• Tâche à réaliser: Poursuivez le texte sur le projet de monnaie locale commune en Bretagne à partir de sa dernière phrase.

Depuis septembre 2020, les 12 « Monnaies Locales Complémentaires Citoyennes » (MLCC) de Bretagne réfléchissent à la création d’une monnaie commune.  C’est en décembre 2020 que l’annonce a été confirmée. Pour ses responsables, « l’objectif est, tout en conservant leur identité propre sur chacun de leurs territoires, de créer une MLCC bretonne qui pourra être utilisée dans tous les bassins de vie de la Région par les acteurs économiques : particuliers, entreprises, associations, collectivités et tous les partenaires adhérant à chacune de ces monnaies ».  Le projet devrait se concrétiser en 2021.

L’enjeu est assez conséquent. Les monnaies locales bretonnes représentent déjà 300 000 euros en circulation sur la Bretagne. Ce sont 6000 acteurs économiques, dont un millier d’entreprises adhérentes.

Chaque monnaie locale crée localement 3 à 7 fois plus de richesses que les euros, notamment en raison des processus circulaires et renforcés de circulation. Notons également que l’activité locale a ses avantages pour les habitants des territoires concernés : une consommation plus raisonnée, davantage d’investissements éthiques et enfin davantage de résiliences aux crises économiques, sociales et sanitaires. Effectivement, comme indiqué dans le communiqué, les euros échangés en monnaies locales sont déposés en garantie dans des banques éthiques : NEF et Crédit Coopératif, qui favorisent l’investissement dans l’économie sociale et responsable.

• Données:
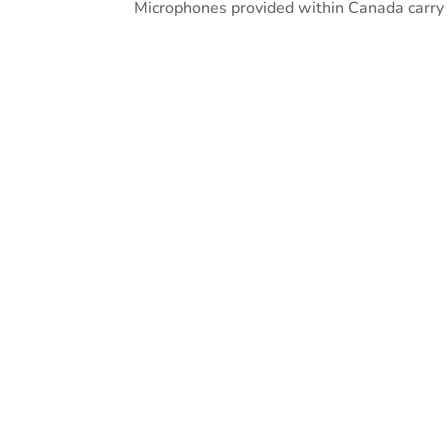
Microphones provided within Canada carry a
Quality
A high quality microphone is esse
speech recognition.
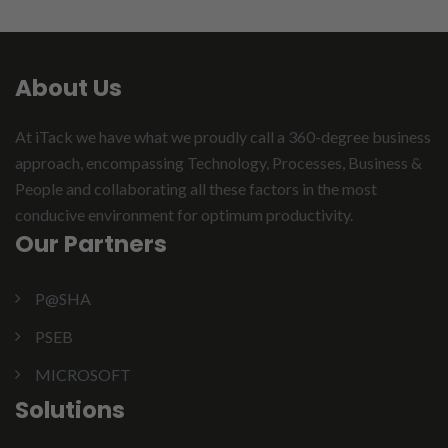
About Us
At iTack we have what we proudly call a 360-degree business
approach, encompassing Technology, Processes, Business &
People and collaborating all these factors in the most
conducive environment for optimum productivity.
Our Partners
P@SHA
PSEB
MICROSOFT
Solutions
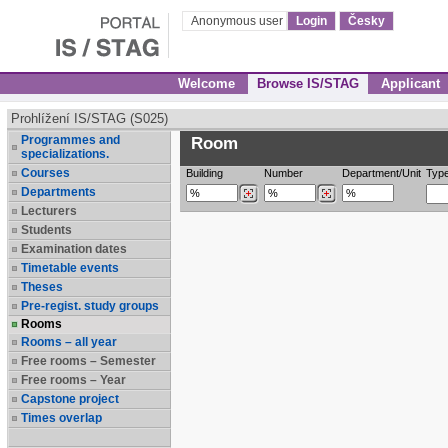
Anonymous user
Login
Česky
Welcome
Browse IS/STAG
Applicant
Prohlížení IS/STAG (S025)
Programmes and
Room
specializations.
Courses
Building
Number
Department/Unit
Typ
Departments
Lecturers
Students
Examination dates
Timetable events
Theses
Pre-regist. study groups
Rooms
Rooms – all year
Free rooms – Semester
Free rooms – Year
Capstone project
Times overlap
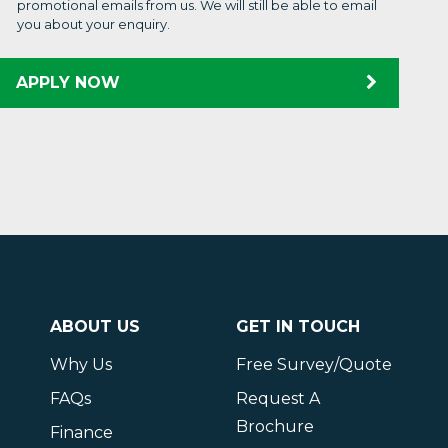
promotional emails from us. We will still be able to email
you about your enquiry.
APPLY NOW
ABOUT US
GET IN TOUCH
Why Us
Free Survey/Quote
FAQs
Request A
Brochure
Finance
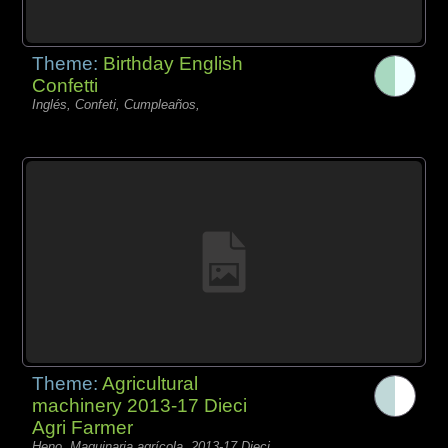
Theme:
Birthday English
Confetti
Inglés, Confeti, Cumpleaños,
Theme:
Agricultural
machinery 2013-17 Dieci
Agri Farmer
Heno, Maquinaria agrícola, 2013-17 Dieci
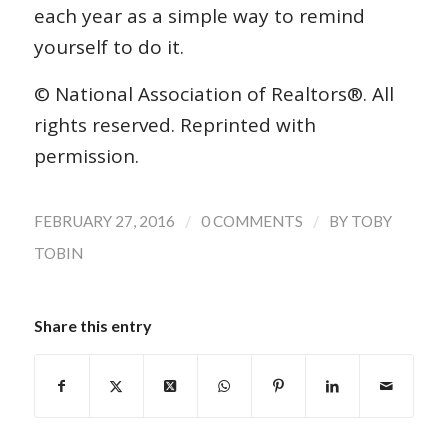
each year as a simple way to remind
yourself to do it.
© National Association of Realtors®. All
rights reserved. Reprinted with
permission.
/
/
FEBRUARY 27, 2016
0 COMMENTS
BY
TOBY
TOBIN
Share this entry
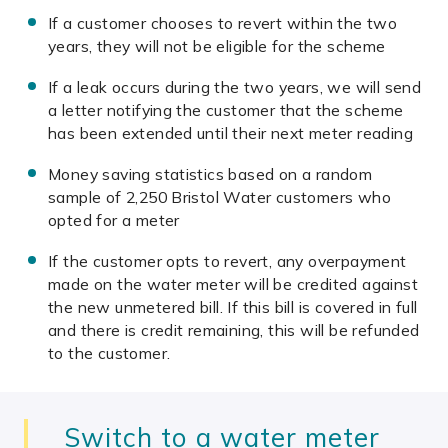
If a customer chooses to revert within the two
years, they will not be eligible for the scheme
If a leak occurs during the two years, we will send
a letter notifying the customer that the scheme
has been extended until their next meter reading
Money saving statistics based on a random
sample of 2,250 Bristol Water customers who
opted for a meter
If the customer opts to revert, any overpayment
made on the water meter will be credited against
the new unmetered bill. If this bill is covered in full
and there is credit remaining, this will be refunded
to the customer.
Switch to a water meter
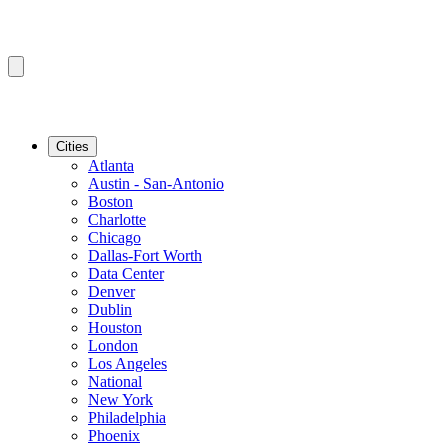
Cities
Atlanta
Austin - San-Antonio
Boston
Charlotte
Chicago
Dallas-Fort Worth
Data Center
Denver
Dublin
Houston
London
Los Angeles
National
New York
Philadelphia
Phoenix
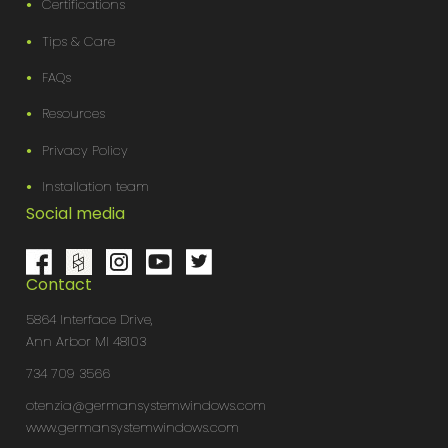
Certifications
Tips & Care
FAQs
Resources
Privacy Policy
Installation team
Social media
Contact
5864 Interface Drive,
Ann Arbor MI 48103
734 709 3566
otenzia@germansystemwindows.com
www.germansystemwindows.com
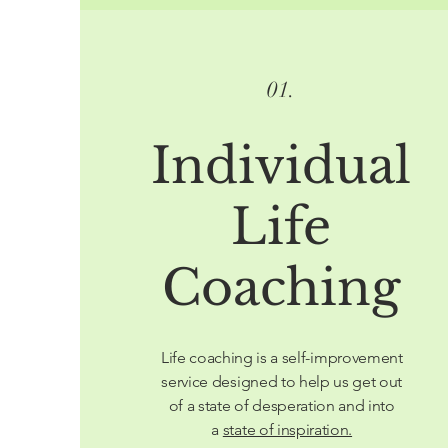
01.
Individual
Life
Coaching
Life coaching is a self-improvement
service designed to help us get out
of a state of desperation and into
a
state of inspiration.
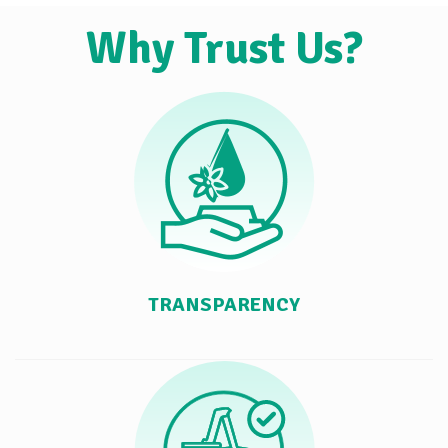
Why Trust Us?
TRANSPARENCY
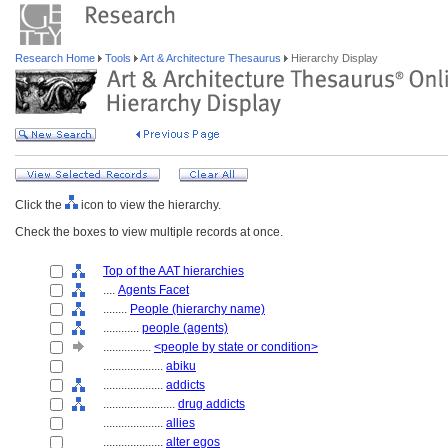
Research Home
Tools
Art & Architecture Thesaurus
Hierarchy Display
Click the
icon to view the hierarchy.
Check the boxes to view multiple records at once.
Top of the AAT hierarchies
....
Agents Facet
........
People (hierarchy name)
............
people (agents)
................
<people by state or condition>
....................
abiku
....................
addicts
........................
drug addicts
....................
allies
....................
alter egos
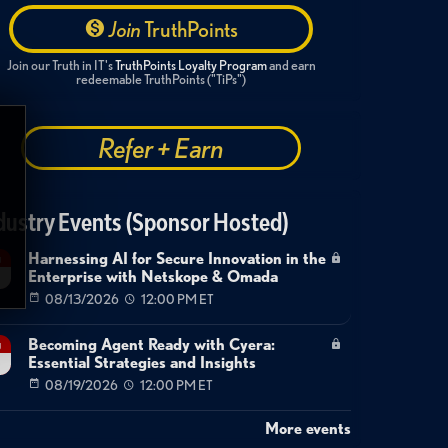
technology
robert
ballecer
enterprise
Join
TruthPoints
Join our Truth in IT's
TruthPoints Loyalty Program
and earn
redeemable TruthPoints ("TiPs")
Refer + Earn
dustry Events (Sponsor Hosted)
Harnessing AI for Secure Innovation in the
g
Enterprise with Netskope & Omada
08/13/2026
12:00 PM ET
Becoming Agent Ready with Cyera:
g
Essential Strategies and Insights
08/19/2026
12:00 PM ET
More events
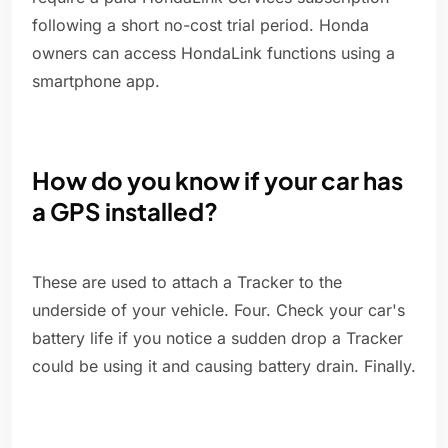
following a short no-cost trial period. Honda
owners can access HondaLink functions using a
smartphone app.
How do you know if your car has
a GPS installed?
These are used to attach a Tracker to the
underside of your vehicle. Four. Check your car's
battery life if you notice a sudden drop a Tracker
could be using it and causing battery drain. Finally.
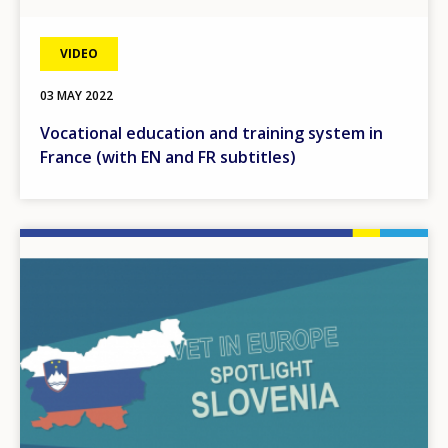
VIDEO
03 MAY 2022
Vocational education and training system in
France (with EN and FR subtitles)
Image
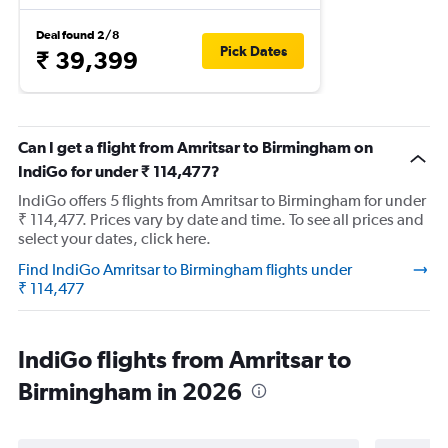
Deal found 2/8
Pick Dates
₹ 39,399
Can I get a flight from Amritsar to Birmingham on
IndiGo for under ₹ 114,477?
IndiGo offers 5 flights from Amritsar to Birmingham for under
₹ 114,477. Prices vary by date and time. To see all prices and
select your dates, click here.
Find IndiGo Amritsar to Birmingham flights under
₹ 114,477
IndiGo flights from Amritsar to
Birmingham in 2026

• Réponse:
Les monnaies locales, c’est aussi le renouvellement d’une culture de pays, si chère à l’ensemble de la Bretagne. L’ancrage est fort, historique et cohérent au moment où, dans l’indifférence générale, la Région semble délaisser cet échelon des pays. Les territoires des cinq départements engagés dans cette dynamique économique, solidaire et durable sont plus à l’échelle des pays vécus (le pays de Brest, de Ploërmel, etc.) qu’issus de découpages institutionnels ou politiques. Cette répartition des monnaies locales à l’échelle des lieux de vie est sans doute aussi la raison de leurs succès.

Parmi les 12 monnaies locales, 8 d’entre elles sont déjà engagées : le Segal dans le Pays de Lorient, l’Ourse du Pays de Questembert à celui de Férel, La Maillette du Pays de Rance, Heol dans le Pays de Brest, Le Galleco du Pays de Rennes au Pays de Redon, Le Galais dans le Pays de Ploërmel, Le Buzuk dans le Pays de Morlaix et La Bizh dans le Pays de Vannes. Le Bif (projet de MLCC de Belle-Ile) a également signé son accord de partager la MLCC commune. 3 autres MLCC sont toujours en cours de réflexion pour rejoindre la dynamique : le Moneko en Loire-Atlantique (issue déjà d’une fusion entre Retz’l et SoNantes), le Rozo dans le Pays de Saint-Nazaire et Le Pezh du Trégor-Goëlo. La mutualisation souple de certaines démarches (promotion par exemple), de nouveaux partenariats régionaux, les échanges de bonnes pratiques ainsi que la fertilisation de certaines actions peuvent donner un véritable coup d’accélérateur à ces initiatives d’avenir qui ont déjà fait leurs preuves à l’échelle locale. Et si la Bretagne créait sa propre monnaie de solidarité ?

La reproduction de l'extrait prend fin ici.